Transcribe exactly the line containing "PARAFARMACIA" and each line after it, through the end of the entries, with nothing before or after.

* _Material shown_:
---+---

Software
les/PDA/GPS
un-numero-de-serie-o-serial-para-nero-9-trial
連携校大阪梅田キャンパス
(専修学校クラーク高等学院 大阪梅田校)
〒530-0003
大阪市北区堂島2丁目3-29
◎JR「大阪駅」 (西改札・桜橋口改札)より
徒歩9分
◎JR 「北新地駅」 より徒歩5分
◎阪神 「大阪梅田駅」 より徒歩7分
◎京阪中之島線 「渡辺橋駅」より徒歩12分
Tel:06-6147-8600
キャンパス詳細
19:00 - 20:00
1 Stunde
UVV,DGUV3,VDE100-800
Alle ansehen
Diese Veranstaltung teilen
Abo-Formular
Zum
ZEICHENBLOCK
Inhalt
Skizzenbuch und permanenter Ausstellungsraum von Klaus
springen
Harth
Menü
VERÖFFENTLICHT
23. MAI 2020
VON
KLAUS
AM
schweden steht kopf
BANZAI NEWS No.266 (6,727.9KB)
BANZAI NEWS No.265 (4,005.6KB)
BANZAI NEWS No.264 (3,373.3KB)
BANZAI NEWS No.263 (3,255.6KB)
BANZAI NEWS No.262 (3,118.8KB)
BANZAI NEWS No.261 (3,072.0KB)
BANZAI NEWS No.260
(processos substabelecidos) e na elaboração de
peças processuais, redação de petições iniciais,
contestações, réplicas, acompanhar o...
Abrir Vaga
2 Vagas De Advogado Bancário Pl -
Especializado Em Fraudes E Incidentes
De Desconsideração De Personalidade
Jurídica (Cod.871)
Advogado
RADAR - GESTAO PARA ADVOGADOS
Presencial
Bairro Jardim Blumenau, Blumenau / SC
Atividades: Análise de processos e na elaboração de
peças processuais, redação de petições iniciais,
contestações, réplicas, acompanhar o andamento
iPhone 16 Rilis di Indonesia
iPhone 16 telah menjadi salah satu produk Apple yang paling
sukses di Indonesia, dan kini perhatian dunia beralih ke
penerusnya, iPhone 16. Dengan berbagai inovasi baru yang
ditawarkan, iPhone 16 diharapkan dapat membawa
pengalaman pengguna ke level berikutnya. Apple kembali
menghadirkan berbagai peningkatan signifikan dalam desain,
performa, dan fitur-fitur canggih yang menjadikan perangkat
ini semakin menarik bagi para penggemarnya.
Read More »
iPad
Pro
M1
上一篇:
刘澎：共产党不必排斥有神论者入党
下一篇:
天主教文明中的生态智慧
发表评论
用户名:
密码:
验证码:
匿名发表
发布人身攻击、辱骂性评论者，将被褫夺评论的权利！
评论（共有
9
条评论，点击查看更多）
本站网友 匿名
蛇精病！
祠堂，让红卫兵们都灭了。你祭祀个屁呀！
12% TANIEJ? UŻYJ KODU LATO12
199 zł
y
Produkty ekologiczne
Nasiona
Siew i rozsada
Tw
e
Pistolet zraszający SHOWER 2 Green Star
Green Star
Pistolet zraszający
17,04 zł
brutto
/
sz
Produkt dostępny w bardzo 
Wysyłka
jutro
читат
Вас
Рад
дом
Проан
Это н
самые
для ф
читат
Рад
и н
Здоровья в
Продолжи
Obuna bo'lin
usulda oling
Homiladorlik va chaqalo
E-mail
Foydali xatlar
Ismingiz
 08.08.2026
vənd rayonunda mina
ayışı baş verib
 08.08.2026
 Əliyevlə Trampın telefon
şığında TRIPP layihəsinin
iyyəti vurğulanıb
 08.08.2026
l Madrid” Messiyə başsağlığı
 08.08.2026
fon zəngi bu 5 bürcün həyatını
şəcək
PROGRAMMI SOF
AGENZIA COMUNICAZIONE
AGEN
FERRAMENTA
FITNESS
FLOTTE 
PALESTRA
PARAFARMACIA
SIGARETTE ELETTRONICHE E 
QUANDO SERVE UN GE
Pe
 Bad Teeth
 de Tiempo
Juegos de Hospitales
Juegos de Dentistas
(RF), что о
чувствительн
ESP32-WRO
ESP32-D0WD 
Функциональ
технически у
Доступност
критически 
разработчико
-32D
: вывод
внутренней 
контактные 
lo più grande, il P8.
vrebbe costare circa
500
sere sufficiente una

---+---

* _Response box_:
PARAFARMACIA
SIGARETTE ELETTRONICHE E 
QUANDO SERVE UN GE
Pe
 Bad Teeth
 de Tiempo
Juegos de Hospitales
Juegos de Dentistas
(RF), что о
чувствительн
ESP32-WRO
ESP32-D0WD 
Функциональ
технически у
Доступност
критически 
разработчико
-32D
: вывод
внутренней 
контактные 
lo più grande, il P8.
vrebbe costare circa
500
sere sufficiente una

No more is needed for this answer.